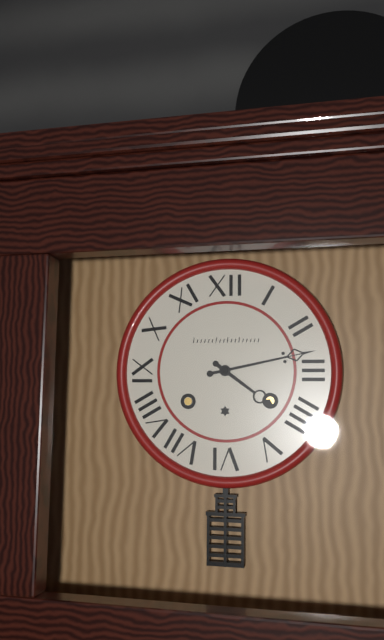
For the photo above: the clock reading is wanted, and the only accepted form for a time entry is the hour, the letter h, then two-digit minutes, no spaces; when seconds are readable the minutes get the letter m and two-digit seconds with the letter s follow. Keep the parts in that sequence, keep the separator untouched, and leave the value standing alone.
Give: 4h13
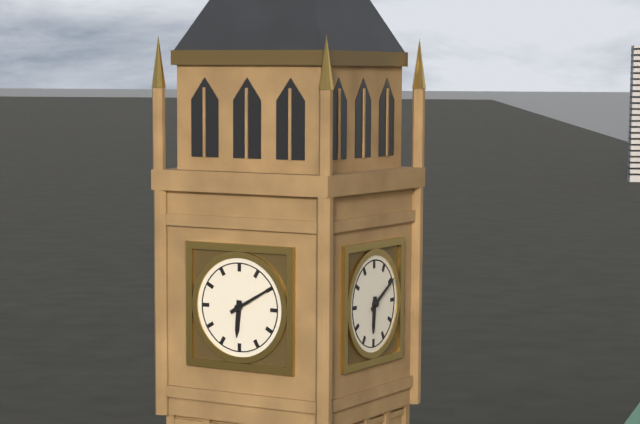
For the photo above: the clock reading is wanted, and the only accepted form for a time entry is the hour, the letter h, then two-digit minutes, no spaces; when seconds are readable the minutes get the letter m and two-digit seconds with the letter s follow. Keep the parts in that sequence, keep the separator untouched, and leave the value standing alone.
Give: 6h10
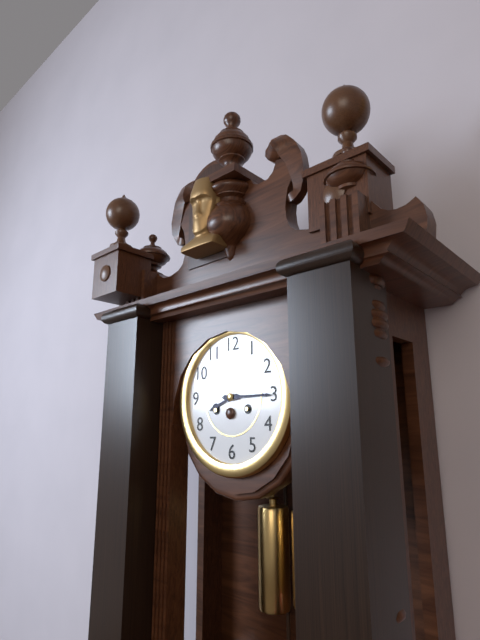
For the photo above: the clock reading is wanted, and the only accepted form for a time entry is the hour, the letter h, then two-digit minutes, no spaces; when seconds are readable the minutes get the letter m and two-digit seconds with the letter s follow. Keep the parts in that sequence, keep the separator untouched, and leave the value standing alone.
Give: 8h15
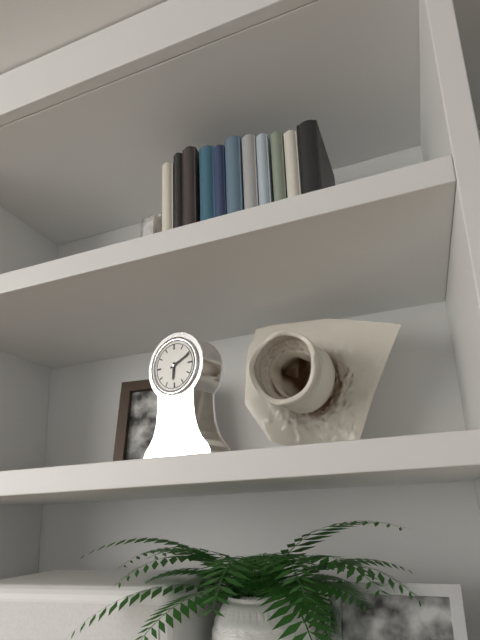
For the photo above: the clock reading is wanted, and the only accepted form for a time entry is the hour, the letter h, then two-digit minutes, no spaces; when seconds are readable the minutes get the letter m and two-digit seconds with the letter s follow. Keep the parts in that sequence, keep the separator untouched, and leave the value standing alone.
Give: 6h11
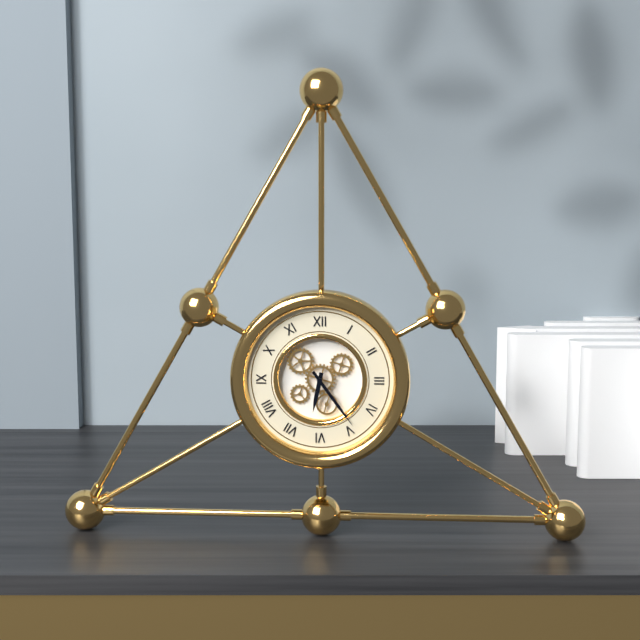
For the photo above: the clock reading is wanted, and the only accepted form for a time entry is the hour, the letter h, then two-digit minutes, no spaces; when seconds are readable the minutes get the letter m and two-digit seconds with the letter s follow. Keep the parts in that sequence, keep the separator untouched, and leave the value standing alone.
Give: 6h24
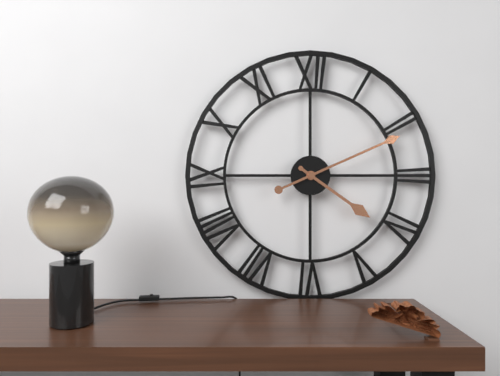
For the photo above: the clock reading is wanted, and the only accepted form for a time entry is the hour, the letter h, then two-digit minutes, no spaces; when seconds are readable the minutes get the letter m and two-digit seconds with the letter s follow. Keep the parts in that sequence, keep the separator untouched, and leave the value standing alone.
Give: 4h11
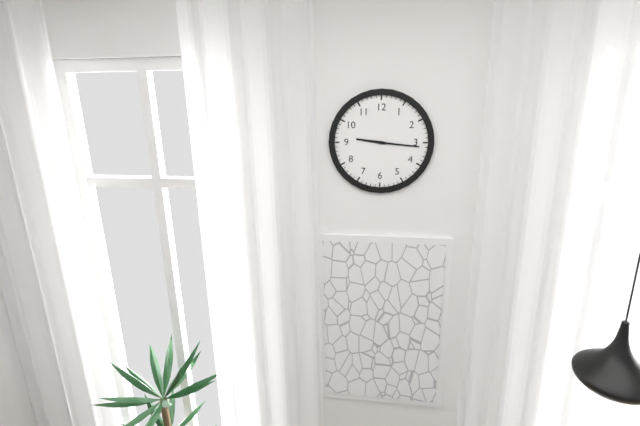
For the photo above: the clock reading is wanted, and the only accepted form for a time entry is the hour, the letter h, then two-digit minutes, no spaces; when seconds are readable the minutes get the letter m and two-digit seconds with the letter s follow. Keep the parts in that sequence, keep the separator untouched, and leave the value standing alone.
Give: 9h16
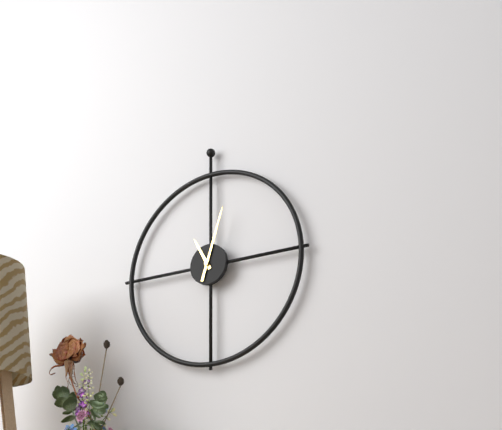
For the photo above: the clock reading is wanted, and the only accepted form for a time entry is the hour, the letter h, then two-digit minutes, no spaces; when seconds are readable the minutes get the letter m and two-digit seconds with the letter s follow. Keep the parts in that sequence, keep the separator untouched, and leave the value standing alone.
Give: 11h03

========

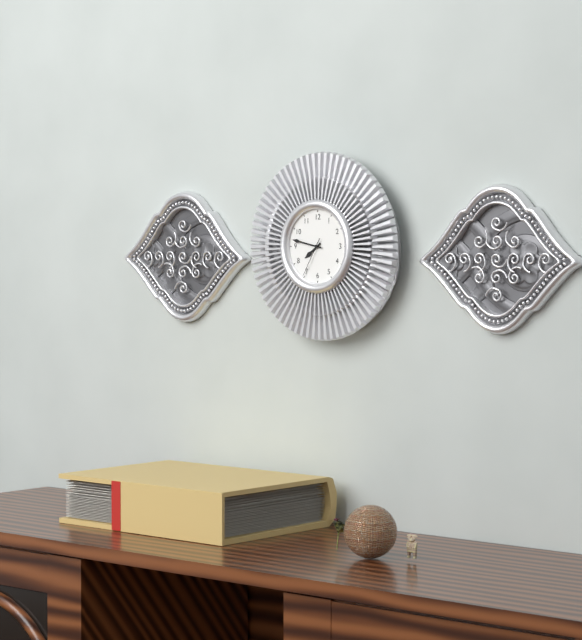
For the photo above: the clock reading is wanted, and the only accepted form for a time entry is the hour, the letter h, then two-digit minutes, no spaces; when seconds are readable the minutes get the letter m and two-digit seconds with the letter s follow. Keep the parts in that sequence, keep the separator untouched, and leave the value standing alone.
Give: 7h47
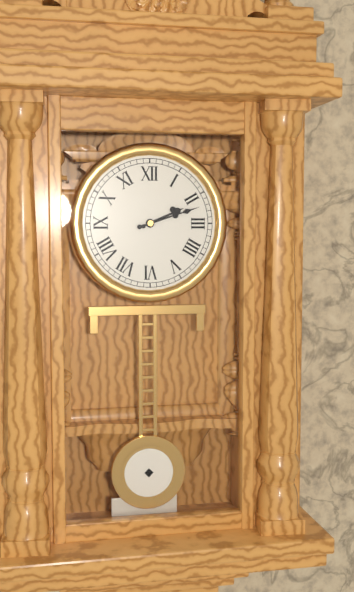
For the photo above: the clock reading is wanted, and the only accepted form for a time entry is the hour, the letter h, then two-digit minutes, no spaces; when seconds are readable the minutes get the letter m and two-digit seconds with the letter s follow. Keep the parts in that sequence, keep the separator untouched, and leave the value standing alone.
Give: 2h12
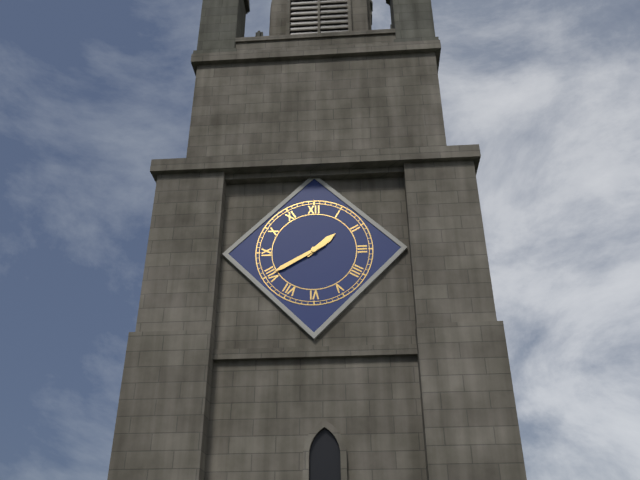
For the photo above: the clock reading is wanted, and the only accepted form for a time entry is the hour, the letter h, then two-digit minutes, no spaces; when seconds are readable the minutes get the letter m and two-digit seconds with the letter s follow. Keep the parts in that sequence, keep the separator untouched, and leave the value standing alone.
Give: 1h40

========

* [DIRECTIONS]:
Pull out every line in the records above that contains the word "Give", matching uppercase and lowercase exactly.

* [EXERCISE OUTPUT]:
Give: 4h13
Give: 6h10
Give: 8h15
Give: 6h11
Give: 6h24
Give: 4h11
Give: 9h16
Give: 11h03
Give: 7h47
Give: 2h12
Give: 1h40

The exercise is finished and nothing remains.